Information supplied -
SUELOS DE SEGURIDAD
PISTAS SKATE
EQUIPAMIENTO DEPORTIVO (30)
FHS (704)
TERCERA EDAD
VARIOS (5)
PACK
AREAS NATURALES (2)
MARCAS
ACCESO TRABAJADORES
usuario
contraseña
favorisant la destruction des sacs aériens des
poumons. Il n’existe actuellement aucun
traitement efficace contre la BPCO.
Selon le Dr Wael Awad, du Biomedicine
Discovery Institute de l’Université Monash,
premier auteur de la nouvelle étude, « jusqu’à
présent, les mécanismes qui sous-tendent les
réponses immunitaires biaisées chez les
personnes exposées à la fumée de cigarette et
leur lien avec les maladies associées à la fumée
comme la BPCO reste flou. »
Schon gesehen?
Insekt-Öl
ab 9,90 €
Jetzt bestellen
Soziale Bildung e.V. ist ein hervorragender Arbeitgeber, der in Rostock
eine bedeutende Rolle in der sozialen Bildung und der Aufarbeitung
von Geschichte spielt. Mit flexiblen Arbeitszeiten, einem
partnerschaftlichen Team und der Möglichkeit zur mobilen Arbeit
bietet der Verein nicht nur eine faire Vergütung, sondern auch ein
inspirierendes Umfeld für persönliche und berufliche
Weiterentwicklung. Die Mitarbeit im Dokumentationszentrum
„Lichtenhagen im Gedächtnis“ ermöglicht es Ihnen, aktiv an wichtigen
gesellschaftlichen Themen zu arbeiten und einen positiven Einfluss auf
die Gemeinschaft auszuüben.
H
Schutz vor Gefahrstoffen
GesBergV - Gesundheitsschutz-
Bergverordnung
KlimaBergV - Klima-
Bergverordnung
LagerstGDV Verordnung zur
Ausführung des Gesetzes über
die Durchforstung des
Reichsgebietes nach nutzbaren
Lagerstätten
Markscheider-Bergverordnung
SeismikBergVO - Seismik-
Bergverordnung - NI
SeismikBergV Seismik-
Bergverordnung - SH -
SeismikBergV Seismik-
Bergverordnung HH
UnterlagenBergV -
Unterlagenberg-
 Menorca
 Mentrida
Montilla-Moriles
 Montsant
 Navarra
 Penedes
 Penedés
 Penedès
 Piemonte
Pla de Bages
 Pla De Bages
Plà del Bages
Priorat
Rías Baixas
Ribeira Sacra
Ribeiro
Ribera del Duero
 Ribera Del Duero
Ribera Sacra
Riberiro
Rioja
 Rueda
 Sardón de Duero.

--

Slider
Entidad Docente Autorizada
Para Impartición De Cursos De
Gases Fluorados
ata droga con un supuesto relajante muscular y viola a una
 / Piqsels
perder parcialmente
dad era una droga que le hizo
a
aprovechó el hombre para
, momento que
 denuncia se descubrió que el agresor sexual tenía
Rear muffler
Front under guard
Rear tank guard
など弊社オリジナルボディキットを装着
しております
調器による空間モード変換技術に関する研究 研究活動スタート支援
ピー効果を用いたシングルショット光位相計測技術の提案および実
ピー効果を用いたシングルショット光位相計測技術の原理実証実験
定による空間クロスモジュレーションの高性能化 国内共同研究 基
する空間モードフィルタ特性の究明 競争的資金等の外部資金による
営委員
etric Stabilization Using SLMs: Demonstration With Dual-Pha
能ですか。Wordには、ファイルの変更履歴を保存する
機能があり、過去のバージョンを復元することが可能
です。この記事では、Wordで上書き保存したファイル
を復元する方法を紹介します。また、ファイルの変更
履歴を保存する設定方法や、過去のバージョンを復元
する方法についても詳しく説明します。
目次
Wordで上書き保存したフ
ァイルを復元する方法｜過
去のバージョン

--

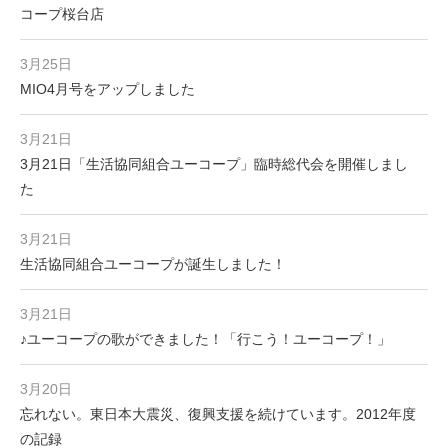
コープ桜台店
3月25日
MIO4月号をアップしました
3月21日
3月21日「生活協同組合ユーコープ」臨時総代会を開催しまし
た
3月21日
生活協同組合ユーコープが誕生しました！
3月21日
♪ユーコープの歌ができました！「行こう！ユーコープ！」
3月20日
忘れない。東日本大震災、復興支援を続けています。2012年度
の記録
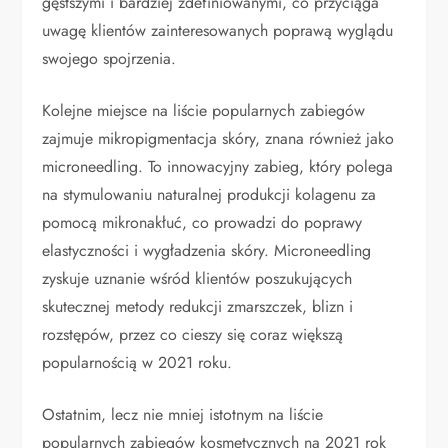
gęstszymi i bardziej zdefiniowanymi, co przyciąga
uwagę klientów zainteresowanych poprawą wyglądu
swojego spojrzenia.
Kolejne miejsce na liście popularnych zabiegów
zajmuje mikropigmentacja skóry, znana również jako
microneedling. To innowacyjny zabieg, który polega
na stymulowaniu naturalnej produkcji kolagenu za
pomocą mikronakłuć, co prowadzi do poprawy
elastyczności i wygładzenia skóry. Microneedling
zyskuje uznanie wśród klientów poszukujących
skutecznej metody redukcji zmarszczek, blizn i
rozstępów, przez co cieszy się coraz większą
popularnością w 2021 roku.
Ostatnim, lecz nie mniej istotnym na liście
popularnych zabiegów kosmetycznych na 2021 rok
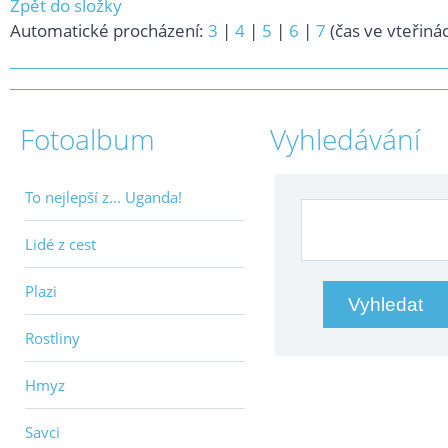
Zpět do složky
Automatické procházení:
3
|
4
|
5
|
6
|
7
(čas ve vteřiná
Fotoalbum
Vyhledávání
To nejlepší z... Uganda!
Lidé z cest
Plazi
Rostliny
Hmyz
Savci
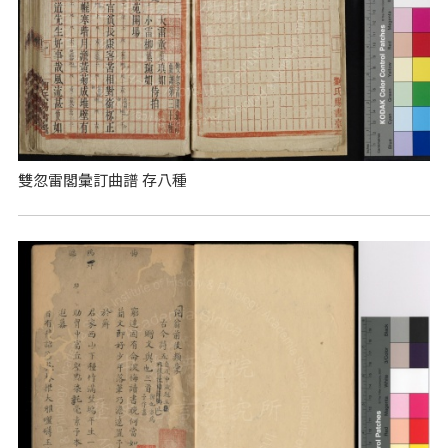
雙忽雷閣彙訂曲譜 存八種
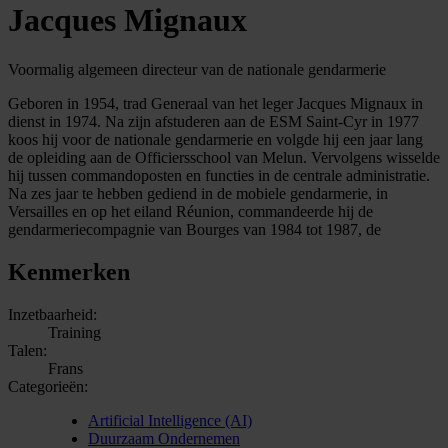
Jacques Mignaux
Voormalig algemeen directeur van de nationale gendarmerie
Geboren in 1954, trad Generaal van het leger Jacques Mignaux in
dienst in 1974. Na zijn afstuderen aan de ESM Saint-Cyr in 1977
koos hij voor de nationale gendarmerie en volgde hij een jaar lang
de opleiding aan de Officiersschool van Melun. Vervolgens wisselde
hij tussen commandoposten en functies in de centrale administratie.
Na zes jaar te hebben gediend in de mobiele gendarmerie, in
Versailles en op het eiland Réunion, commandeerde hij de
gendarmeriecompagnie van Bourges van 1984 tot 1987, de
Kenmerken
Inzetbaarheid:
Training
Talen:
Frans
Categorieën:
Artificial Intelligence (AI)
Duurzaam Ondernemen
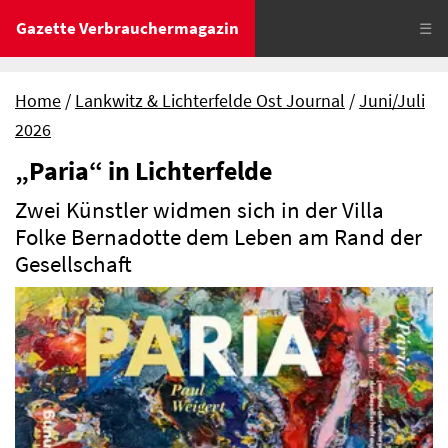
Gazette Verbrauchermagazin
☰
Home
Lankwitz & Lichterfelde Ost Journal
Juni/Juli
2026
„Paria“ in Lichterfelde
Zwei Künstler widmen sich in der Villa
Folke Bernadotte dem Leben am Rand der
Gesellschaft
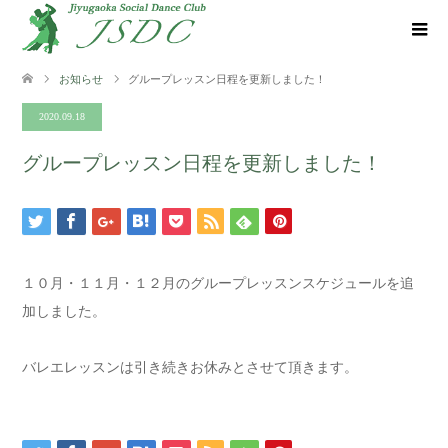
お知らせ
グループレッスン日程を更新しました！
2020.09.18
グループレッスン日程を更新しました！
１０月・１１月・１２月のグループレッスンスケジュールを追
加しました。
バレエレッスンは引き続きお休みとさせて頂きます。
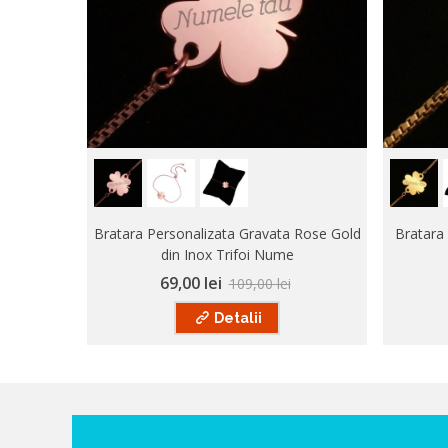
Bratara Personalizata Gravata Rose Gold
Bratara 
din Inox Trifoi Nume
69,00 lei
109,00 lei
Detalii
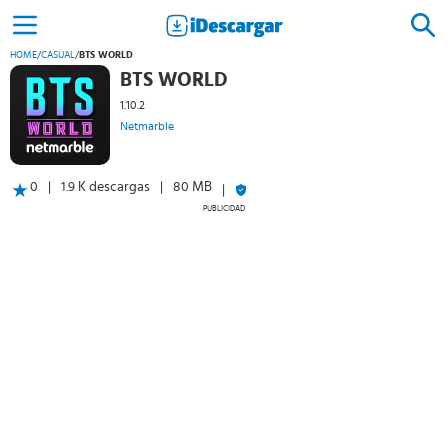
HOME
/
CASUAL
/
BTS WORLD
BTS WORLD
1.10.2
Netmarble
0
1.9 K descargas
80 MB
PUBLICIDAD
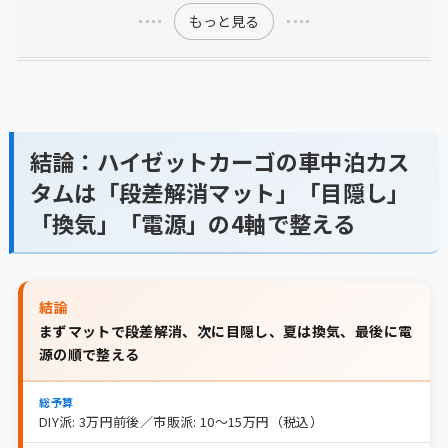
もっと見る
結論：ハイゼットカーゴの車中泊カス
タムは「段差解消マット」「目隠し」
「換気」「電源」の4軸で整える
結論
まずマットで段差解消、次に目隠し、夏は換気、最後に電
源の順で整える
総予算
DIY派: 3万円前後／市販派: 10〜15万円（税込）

Brief -
Edit the part of the listing that opens with the line containing "gęstszymi i bardziej" and closes with the line containing "pomocą mikronakłuć, co prowadzi do poprawy", replacing "innowacyjny" with "nowoczesny" and leaving everything else unchanged. Return only those lines.

Solved exercise -
gęstszymi i bardziej zdefiniowanymi, co przyciąga
uwagę klientów zainteresowanych poprawą wyglądu
swojego spojrzenia.
Kolejne miejsce na liście popularnych zabiegów
zajmuje mikropigmentacja skóry, znana również jako
microneedling. To nowoczesny zabieg, który polega
na stymulowaniu naturalnej produkcji kolagenu za
pomocą mikronakłuć, co prowadzi do poprawy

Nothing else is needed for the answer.